Pasan unos segundos y muere un brasilero. Pasan unos minutos y los cadáveres ya se cuentan por decenas. Al final del día, en veinticuatro horas, los asesinados se pueden contar por miles, dos, tres, cuatro mil brasileros asesinados por la omisión y el boicot sistemático de todas las medidas preventivas contra la pandemia, que asola a nuestro pueblo.

En ausencia de un plan nacional –saboteado desde el principio por el presidente Bolsonaro a través de la dimisión forzada de dos ministros de salud en un mes–, los propios estados y municipios se vieron obligados a improvisar, por su cuenta, tanto los protocolos de tratamiento sanitario como toda la gestión de la pandemia: desde la logística organizativa hasta el plan de vacunación. No existe una norma nacional ni una resolución común que unifique las actuaciones de intervención. El resultado es el desastre, la catástrofe sanitaria.

Los camiones militares que hace un año transportaron los cadáveres en la ciudad de Bérgamo, Italia, conmovieron al mundo. Hoy en São Paulo, Brasil, son los minibuses escolares los que desfilan por las calles con su carga de dolor. Los minibuses escolares: no más niños felices, sino cadáveres que hay que enterrar a toda prisa, sin velatorio, en la tierra desnuda de los cementerios abarrotados.

«Maricones»

Todo comenzó con la difamación de los médicos cubanos que corrieron a ayudar en las zonas más pobres del país, cuando fueron llamados por una convocatoria internacional hace unos años. El recién elegido presidente Bolsonaro los llamó terroristas, guerrilleros comunistas disfrazados de médicos, peligrosos maestros del marxismo y de las tácticas de guerra campesina. Todo comenzó cuando, tras el golpe de Estado contra la presidenta Dilma, se decidió desmantelar el SUS (Sistema Único de Salud) a través de los recortes del gasto público previstos en el PEC 241 (reforma constitucional) para alegría de los planes de salud y su mercantilización de la medicina. Luego vino la pandemia, el terreno fértil para la masacre. «Soy un capitán del ejército y mi especialidad es matar», dijo el presidente durante la campaña electoral. Tenía razón. Ayer mató a casi cuatro mil de sus compatriotas. «Debemos afrontar la enfermedad como hombres, no podemos ser un país de maricas».

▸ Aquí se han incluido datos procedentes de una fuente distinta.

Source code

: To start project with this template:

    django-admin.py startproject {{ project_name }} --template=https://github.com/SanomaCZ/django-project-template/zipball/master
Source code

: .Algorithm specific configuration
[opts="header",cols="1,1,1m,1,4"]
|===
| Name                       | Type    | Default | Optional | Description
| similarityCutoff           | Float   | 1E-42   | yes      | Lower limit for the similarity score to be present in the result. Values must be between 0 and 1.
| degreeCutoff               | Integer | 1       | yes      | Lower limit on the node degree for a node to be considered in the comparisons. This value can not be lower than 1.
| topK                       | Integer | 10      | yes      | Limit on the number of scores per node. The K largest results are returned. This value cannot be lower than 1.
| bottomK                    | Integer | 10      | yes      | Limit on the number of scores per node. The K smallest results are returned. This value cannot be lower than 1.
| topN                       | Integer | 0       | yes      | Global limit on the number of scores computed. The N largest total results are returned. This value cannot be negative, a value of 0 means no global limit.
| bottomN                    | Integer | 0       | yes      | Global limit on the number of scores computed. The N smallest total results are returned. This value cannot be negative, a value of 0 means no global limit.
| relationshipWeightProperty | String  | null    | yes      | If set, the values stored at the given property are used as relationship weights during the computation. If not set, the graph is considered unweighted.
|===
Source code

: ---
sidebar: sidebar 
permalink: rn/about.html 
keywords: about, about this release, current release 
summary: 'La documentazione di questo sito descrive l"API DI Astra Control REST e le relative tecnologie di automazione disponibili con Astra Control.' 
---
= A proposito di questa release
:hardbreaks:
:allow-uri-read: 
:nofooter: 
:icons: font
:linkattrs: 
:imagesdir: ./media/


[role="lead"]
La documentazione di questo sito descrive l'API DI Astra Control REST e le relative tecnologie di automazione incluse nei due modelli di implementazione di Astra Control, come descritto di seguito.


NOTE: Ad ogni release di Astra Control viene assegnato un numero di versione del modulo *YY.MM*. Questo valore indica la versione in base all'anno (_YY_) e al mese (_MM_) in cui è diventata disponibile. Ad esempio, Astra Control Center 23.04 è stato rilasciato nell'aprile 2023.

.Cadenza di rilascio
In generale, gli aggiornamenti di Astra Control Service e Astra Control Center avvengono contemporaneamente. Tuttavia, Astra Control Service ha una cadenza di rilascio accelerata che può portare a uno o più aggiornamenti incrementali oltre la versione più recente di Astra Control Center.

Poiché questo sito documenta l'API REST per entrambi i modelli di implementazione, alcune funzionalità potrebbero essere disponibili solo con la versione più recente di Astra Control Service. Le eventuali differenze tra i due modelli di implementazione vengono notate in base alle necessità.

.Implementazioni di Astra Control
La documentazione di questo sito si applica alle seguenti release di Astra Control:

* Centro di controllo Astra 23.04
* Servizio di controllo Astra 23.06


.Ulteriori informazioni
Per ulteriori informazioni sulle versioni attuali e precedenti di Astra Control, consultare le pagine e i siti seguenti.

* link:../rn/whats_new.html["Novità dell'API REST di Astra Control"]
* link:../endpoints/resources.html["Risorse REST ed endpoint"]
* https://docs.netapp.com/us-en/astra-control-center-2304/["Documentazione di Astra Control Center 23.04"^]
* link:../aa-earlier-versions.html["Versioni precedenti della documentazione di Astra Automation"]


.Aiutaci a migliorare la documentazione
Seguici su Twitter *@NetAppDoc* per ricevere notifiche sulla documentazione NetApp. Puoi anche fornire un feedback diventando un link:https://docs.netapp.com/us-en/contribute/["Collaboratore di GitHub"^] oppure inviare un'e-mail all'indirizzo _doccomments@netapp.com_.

Al pronunciar estas palabras, más allá de la ofensa explícita, Bolsonaro se refiere a que muchos municipios y algunos estados promulgaron medidas restrictivas para evitar el aumento de las infecciones en contra de su opinión personal, en contra de su convicción basada en el delirio psicótico con el que gobierna la nación.

Morir por la economía

En estos momentos, las unidades de cuidados intensivos de casi todas las capitales están cerca del cien por ciento de ocupación. Los alcaldes y gobernadores están haciendo acuerdos para comprar las vacunas disponibles en el mercado internacional. Bolsonaro, a través de la prerrogativa del veto presidencial, prohíbe su compra. En casi dos meses Brasil vacunó a menos del 5% de la población, cuando en cambio la capacidad organizativa y la capilaridad del sistema de salud pública permitirían vacunar a millones de personas en el espacio de un fin de semana.

Algunos alcaldes, sin embargo, a pesar de que sus conciudadanos mueren en el piso de las saturadas salas de espera de los hospitales, en medio de la desesperación del personal de salud que no puede intervenir por falta de equipamiento, algunos alcaldes imploran a la población que contribuya «con su vida para salvar la economía.» Se hacen eco del presidente asesino.

Pronto se publicará el boletín de hoy, pero no por parte del Ministerio de Sanidad, que no difunde datos desde junio del año pasado. Las noticias son recogidas y difundidas por un conglomerado de grandes periódicos, creado para combatir las mentiras del gobierno criminal y su necropolítica. Pronto sabremos cuántos han muerto. El peor de los mundos posibles.